EXERCISE INSTRUCTIONS »
Where in the data below does the word "promote" appear? Copy every line that has it.

** RAW DATA follows **

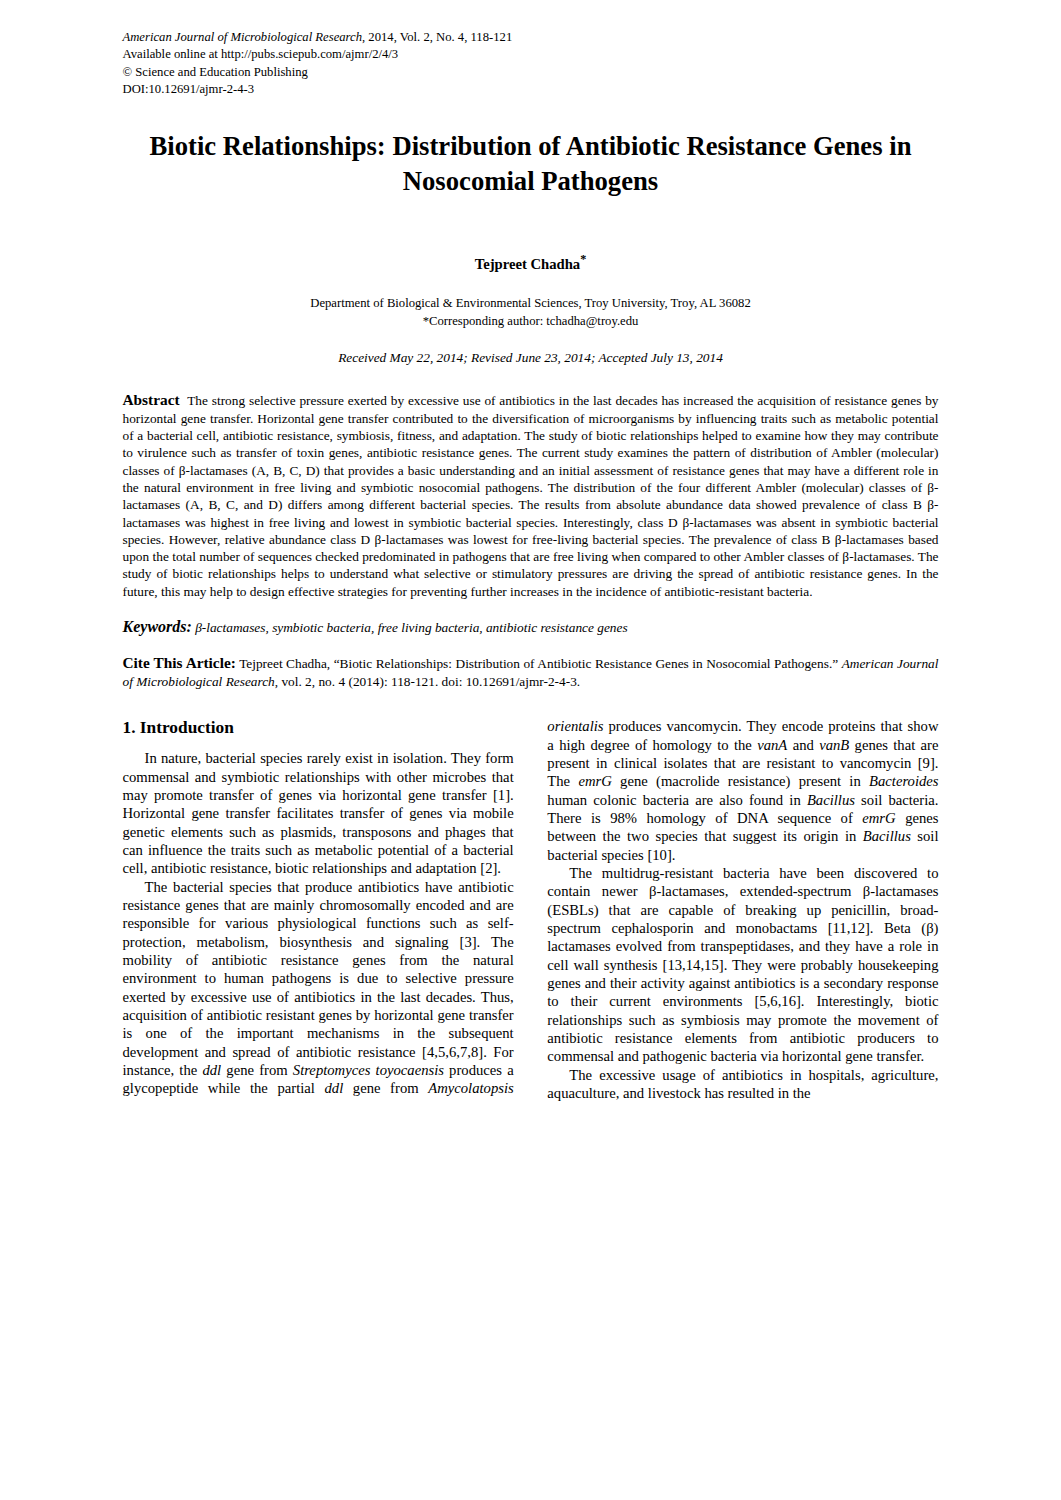American Journal of Microbiological Research, 2014, Vol. 2, No. 4, 118-121
Available online at http://pubs.sciepub.com/ajmr/2/4/3
© Science and Education Publishing
DOI:10.12691/ajmr-2-4-3
Biotic Relationships: Distribution of Antibiotic Resistance Genes in Nosocomial Pathogens
Tejpreet Chadha*
Department of Biological & Environmental Sciences, Troy University, Troy, AL 36082
*Corresponding author: tchadha@troy.edu
Received May 22, 2014; Revised June 23, 2014; Accepted July 13, 2014
Abstract The strong selective pressure exerted by excessive use of antibiotics in the last decades has increased the acquisition of resistance genes by horizontal gene transfer. Horizontal gene transfer contributed to the diversification of microorganisms by influencing traits such as metabolic potential of a bacterial cell, antibiotic resistance, symbiosis, fitness, and adaptation. The study of biotic relationships helped to examine how they may contribute to virulence such as transfer of toxin genes, antibiotic resistance genes. The current study examines the pattern of distribution of Ambler (molecular) classes of β-lactamases (A, B, C, D) that provides a basic understanding and an initial assessment of resistance genes that may have a different role in the natural environment in free living and symbiotic nosocomial pathogens. The distribution of the four different Ambler (molecular) classes of β-lactamases (A, B, C, and D) differs among different bacterial species. The results from absolute abundance data showed prevalence of class B β-lactamases was highest in free living and lowest in symbiotic bacterial species. Interestingly, class D β-lactamases was absent in symbiotic bacterial species. However, relative abundance class D β-lactamases was lowest for free-living bacterial species. The prevalence of class B β-lactamases based upon the total number of sequences checked predominated in pathogens that are free living when compared to other Ambler classes of β-lactamases. The study of biotic relationships helps to understand what selective or stimulatory pressures are driving the spread of antibiotic resistance genes. In the future, this may help to design effective strategies for preventing further increases in the incidence of antibiotic-resistant bacteria.
Keywords: β-lactamases, symbiotic bacteria, free living bacteria, antibiotic resistance genes
Cite This Article: Tejpreet Chadha, “Biotic Relationships: Distribution of Antibiotic Resistance Genes in Nosocomial Pathogens.” American Journal of Microbiological Research, vol. 2, no. 4 (2014): 118-121. doi: 10.12691/ajmr-2-4-3.
1. Introduction
In nature, bacterial species rarely exist in isolation. They form commensal and symbiotic relationships with other microbes that may promote transfer of genes via horizontal gene transfer [1]. Horizontal gene transfer facilitates transfer of genes via mobile genetic elements such as plasmids, transposons and phages that can influence the traits such as metabolic potential of a bacterial cell, antibiotic resistance, biotic relationships and adaptation [2].
The bacterial species that produce antibiotics have antibiotic resistance genes that are mainly chromosomally encoded and are responsible for various physiological functions such as self-protection, metabolism, biosynthesis and signaling [3]. The mobility of antibiotic resistance genes from the natural environment to human pathogens is due to selective pressure exerted by excessive use of antibiotics in the last decades. Thus, acquisition of antibiotic resistant genes by horizontal gene transfer is one of the important mechanisms in the subsequent development and spread of antibiotic resistance [4,5,6,7,8]. For instance, the ddl gene from Streptomyces toyocaensis produces a glycopeptide while the partial ddl gene from Amycolatopsis orientalis produces vancomycin. They encode proteins that show a high degree of homology to the vanA and vanB genes that are present in clinical isolates that are resistant to vancomycin [9]. The emrG gene (macrolide resistance) present in Bacteroides human colonic bacteria are also found in Bacillus soil bacteria. There is 98% homology of DNA sequence of emrG genes between the two species that suggest its origin in Bacillus soil bacterial species [10].
The multidrug-resistant bacteria have been discovered to contain newer β-lactamases, extended-spectrum β-lactamases (ESBLs) that are capable of breaking up penicillin, broad-spectrum cephalosporin and monobactams [11,12]. Beta (β) lactamases evolved from transpeptidases, and they have a role in cell wall synthesis [13,14,15]. They were probably housekeeping genes and their activity against antibiotics is a secondary response to their current environments [5,6,16]. Interestingly, biotic relationships such as symbiosis may promote the movement of antibiotic resistance elements from antibiotic producers to commensal and pathogenic bacteria via horizontal gene transfer.
The excessive usage of antibiotics in hospitals, agriculture, aquaculture, and livestock has resulted in the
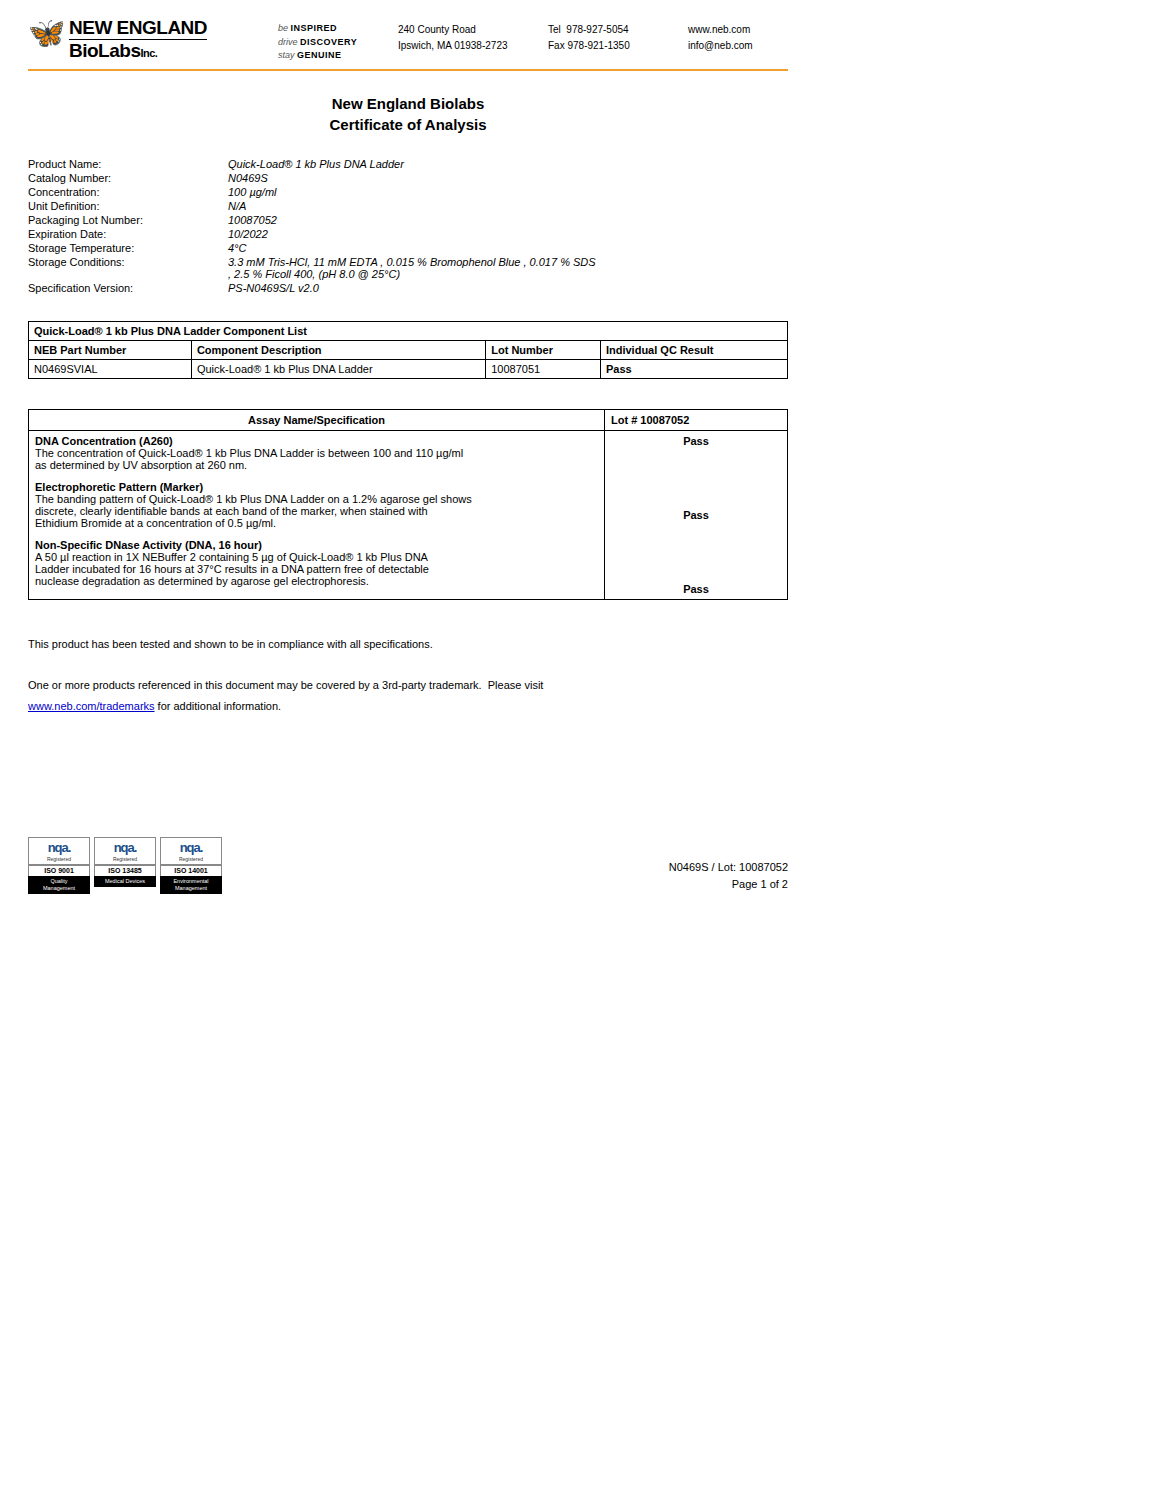🦋
NEW ENGLAND
BioLabsInc.
be INSPIRED
drive DISCOVERY
stay GENUINE
240 County Road
Ipswich, MA 01938-2723
Tel 978-927-5054
Fax 978-921-1350
www.neb.com
info@neb.com
New England Biolabs
Certificate of Analysis
| Product Name: | Quick-Load® 1 kb Plus DNA Ladder |
| Catalog Number: | N0469S |
| Concentration: | 100 µg/ml |
| Unit Definition: | N/A |
| Packaging Lot Number: | 10087052 |
| Expiration Date: | 10/2022 |
| Storage Temperature: | 4°C |
| Storage Conditions: | 3.3 mM Tris-HCl, 11 mM EDTA , 0.015 % Bromophenol Blue , 0.017 % SDS , 2.5 % Ficoll 400, (pH 8.0 @ 25°C) |
| Specification Version: | PS-N0469S/L v2.0 |
| Quick-Load® 1 kb Plus DNA Ladder Component List |
| --- |
| NEB Part Number | Component Description | Lot Number | Individual QC Result |
| N0469SVIAL | Quick-Load® 1 kb Plus DNA Ladder | 10087051 | Pass |
| Assay Name/Specification | Lot # 10087052 |
| --- | --- |
| DNA Concentration (A260) The concentration of Quick-Load® 1 kb Plus DNA Ladder is between 100 and 110 µg/ml as determined by UV absorption at 260 nm. Electrophoretic Pattern (Marker) The banding pattern of Quick-Load® 1 kb Plus DNA Ladder on a 1.2% agarose gel shows discrete, clearly identifiable bands at each band of the marker, when stained with Ethidium Bromide at a concentration of 0.5 µg/ml. Non-Specific DNase Activity (DNA, 16 hour) A 50 µl reaction in 1X NEBuffer 2 containing 5 µg of Quick-Load® 1 kb Plus DNA Ladder incubated for 16 hours at 37°C results in a DNA pattern free of detectable nuclease degradation as determined by agarose gel electrophoresis. | Pass Pass Pass |
This product has been tested and shown to be in compliance with all specifications.
One or more products referenced in this document may be covered by a 3rd-party trademark. Please visit
www.neb.com/trademarks for additional information.
nqa.
Registered
ISO 9001
Quality
Management
nqa.
Registered
ISO 13485
Medical Devices
nqa.
Registered
ISO 14001
Environmental
Management
N0469S / Lot: 10087052
Page 1 of 2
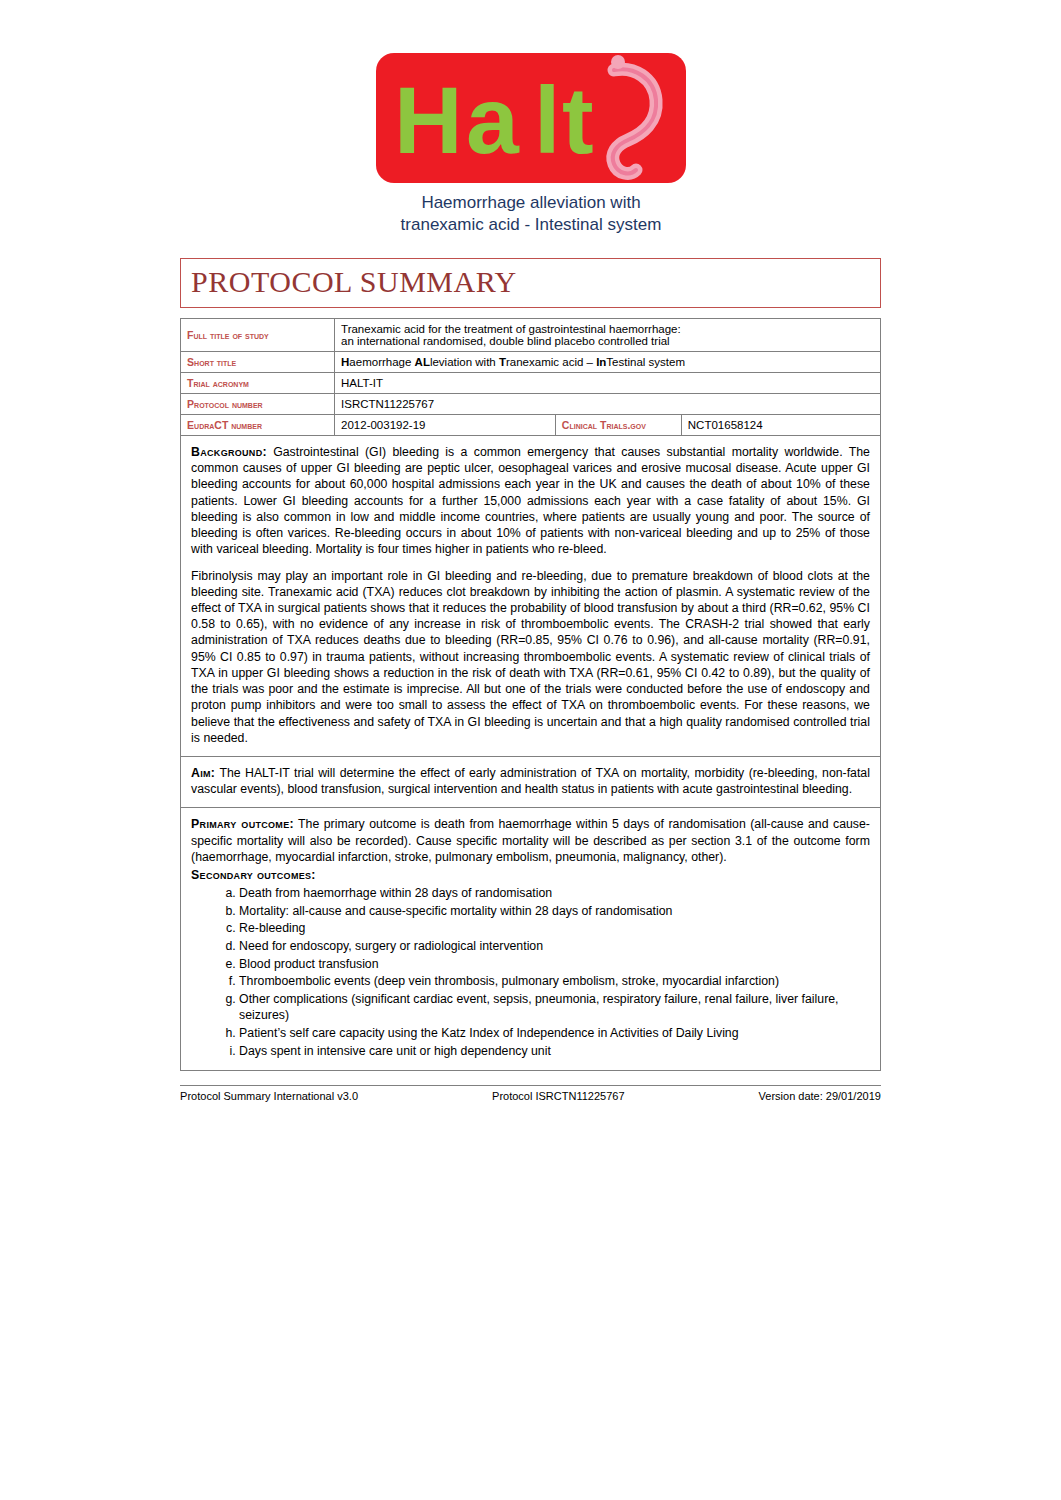H a l t Haemorrhage alleviation with tranexamic acid - Intestinal system
PROTOCOL SUMMARY
| Full title of study | Tranexamic acid for the treatment of gastrointestinal haemorrhage: an international randomised, double blind placebo controlled trial |
| Short title | H aemorrhage AL leviation with T ranexamic acid – In Testinal system |
| Trial acronym | HALT-IT |
| Protocol number | ISRCTN11225767 |
| EudraCT number | 2012-003192-19 | Clinical Trials.gov | NCT01658124 |
Background: Gastrointestinal (GI) bleeding is a common emergency that causes substantial mortality worldwide. The common causes of upper GI bleeding are peptic ulcer, oesophageal varices and erosive mucosal disease. Acute upper GI bleeding accounts for about 60,000 hospital admissions each year in the UK and causes the death of about 10% of these patients. Lower GI bleeding accounts for a further 15,000 admissions each year with a case fatality of about 15%. GI bleeding is also common in low and middle income countries, where patients are usually young and poor. The source of bleeding is often varices. Re-bleeding occurs in about 10% of patients with non-variceal bleeding and up to 25% of those with variceal bleeding. Mortality is four times higher in patients who re-bleed.
Fibrinolysis may play an important role in GI bleeding and re-bleeding, due to premature breakdown of blood clots at the bleeding site. Tranexamic acid (TXA) reduces clot breakdown by inhibiting the action of plasmin. A systematic review of the effect of TXA in surgical patients shows that it reduces the probability of blood transfusion by about a third (RR=0.62, 95% CI 0.58 to 0.65), with no evidence of any increase in risk of thromboembolic events. The CRASH-2 trial showed that early administration of TXA reduces deaths due to bleeding (RR=0.85, 95% CI 0.76 to 0.96), and all-cause mortality (RR=0.91, 95% CI 0.85 to 0.97) in trauma patients, without increasing thromboembolic events. A systematic review of clinical trials of TXA in upper GI bleeding shows a reduction in the risk of death with TXA (RR=0.61, 95% CI 0.42 to 0.89), but the quality of the trials was poor and the estimate is imprecise. All but one of the trials were conducted before the use of endoscopy and proton pump inhibitors and were too small to assess the effect of TXA on thromboembolic events. For these reasons, we believe that the effectiveness and safety of TXA in GI bleeding is uncertain and that a high quality randomised controlled trial is needed.
Aim: The HALT-IT trial will determine the effect of early administration of TXA on mortality, morbidity (re-bleeding, non-fatal vascular events), blood transfusion, surgical intervention and health status in patients with acute gastrointestinal bleeding.
Primary outcome: The primary outcome is death from haemorrhage within 5 days of randomisation (all-cause and cause-specific mortality will also be recorded). Cause specific mortality will be described as per section 3.1 of the outcome form (haemorrhage, myocardial infarction, stroke, pulmonary embolism, pneumonia, malignancy, other).
Secondary outcomes:
Death from haemorrhage within 28 days of randomisation
Mortality: all-cause and cause-specific mortality within 28 days of randomisation
Re-bleeding
Need for endoscopy, surgery or radiological intervention
Blood product transfusion
Thromboembolic events (deep vein thrombosis, pulmonary embolism, stroke, myocardial infarction)
Other complications (significant cardiac event, sepsis, pneumonia, respiratory failure, renal failure, liver failure, seizures)
Patient’s self care capacity using the Katz Index of Independence in Activities of Daily Living
Days spent in intensive care unit or high dependency unit
Protocol Summary International v3.0 Protocol ISRCTN11225767 Version date: 29/01/2019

** End of RAW DATA **

RESPONSE TO THE EXERCISE »
In nature, bacterial species rarely exist in isolation. They form commensal and symbiotic relationships with other microbes that may promote transfer of genes via horizontal gene transfer [1]. Horizontal gene transfer facilitates transfer of genes via mobile genetic elements such as plasmids, transposons and phages that can influence the traits such as metabolic potential of a bacterial cell, antibiotic resistance, biotic relationships and adaptation [2].
The multidrug-resistant bacteria have been discovered to contain newer β-lactamases, extended-spectrum β-lactamases (ESBLs) that are capable of breaking up penicillin, broad-spectrum cephalosporin and monobactams [11,12]. Beta (β) lactamases evolved from transpeptidases, and they have a role in cell wall synthesis [13,14,15]. They were probably housekeeping genes and their activity against antibiotics is a secondary response to their current environments [5,6,16]. Interestingly, biotic relationships such as symbiosis may promote the movement of antibiotic resistance elements from antibiotic producers to commensal and pathogenic bacteria via horizontal gene transfer.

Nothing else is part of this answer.